Criterion allows two kinds of code to be benchmarked.

Any IO action can be benchmarked directly
We can benchmark pure functions (with some trickery)

• Benchmarking an IO action

We use nfIO to specify that after we run an IO action, its result must be evaluated to normal form (so that all of its internal constructors are fully evaluated, and it contains no thunks).

nfIO :: NFData a => IO a -> IO ()

The function nfIO is best used when:

Lazy I/O is involved - (nfIO avoids resource leaks)
We aren’t confident how much evaluation will have been performed on the result of an action - (nfIO makes sure that it is fully evaluated)
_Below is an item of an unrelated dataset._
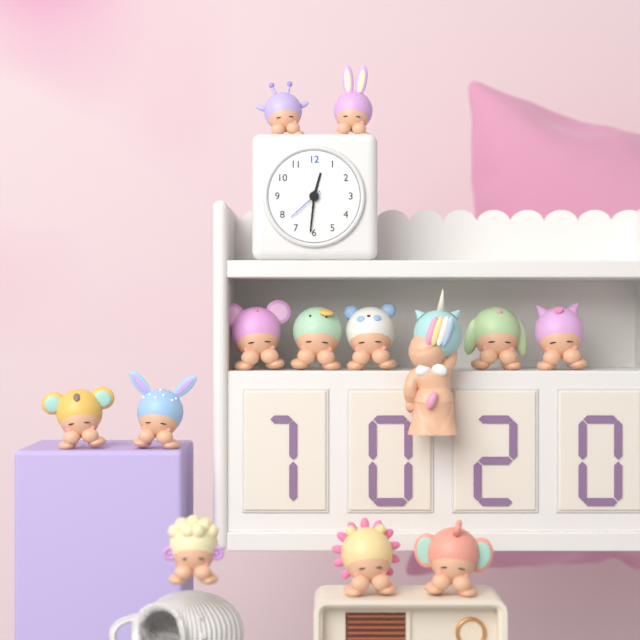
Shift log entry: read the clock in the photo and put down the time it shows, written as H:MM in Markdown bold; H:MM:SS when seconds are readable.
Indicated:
**12:31**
We use whnfIO to specify that after we run an IO action, its result must be evaluated only deep enough for the outermost constructor to be known.

whnfIO :: IO a -> IO ()

The function whnfIO is best used when:

Our I/O action returns a simple value such as an Int
Our I/O action returns something complex such as a Map but evaluating the outermost constructor will do “enough work”

• Benchmarking a pure function

Lazy evaluation makes it hard to benchmark pure code:

If we tried to saturate a function with all of its arguments and evaluate it repeatedly, laziness would ensure that we’d only do “real work” the first time through our benchmarking loop. The expression would be overwritten with that result, and no further work would happen on subsequent loops through our benchmarking harness.

We can overcome laziness by benchmarking an unsaturated function (a function which has been given all but one of its arguments).

The function nf takes two arguments: the unsaturated function we want to benchmark, and the final argument to pass to it. It applies the argument to the function and then evaluates the result to normal form.

nf :: NFData b => (a -> b) -> a -> Benchmarkable

The function whnf takes similar arguments but evaluated the result to weak head normal form.

whnf :: (a -> b) -> a -> Benchmarkable

• Understanding Criterion Reports

The left chart is a kernel density estimate (KDE) of time measurements - this graphs the probability of any given time measurement occurring. A spike indicates that a measurement of a particular time occurred, and its height indicates how often that measurement was repeated.
The right chart contains the raw measurements from which the kernel density estimate was built. The x axis indicates the number of loop iterations. The y axis shows measured execution time for the given number of iterations. The line is the linear regression generated from this data.

OLS regression estimates the time needed for a single execution of the benchmarked activity, using an ordinary least-squares regression model. This number should be similar to the mean execution time. The OLS estimate is usually more accurate than the mean as it more effectively eliminates measurement overhead and other constant factors.
R2 goodness-of-fit measures how accurately the linear regression model fits the observed measurements. If the measurements are not too noisy, R2 should lie between 0.99 and 1, indicating an excellent fit. If the number is below 0.99, something is confusing the accuracy of the linear model. If the number is below 0.9, this is very worrisome.
Mean execution time and standard deviation are statistics calculated from execution time divided by the number of iterations.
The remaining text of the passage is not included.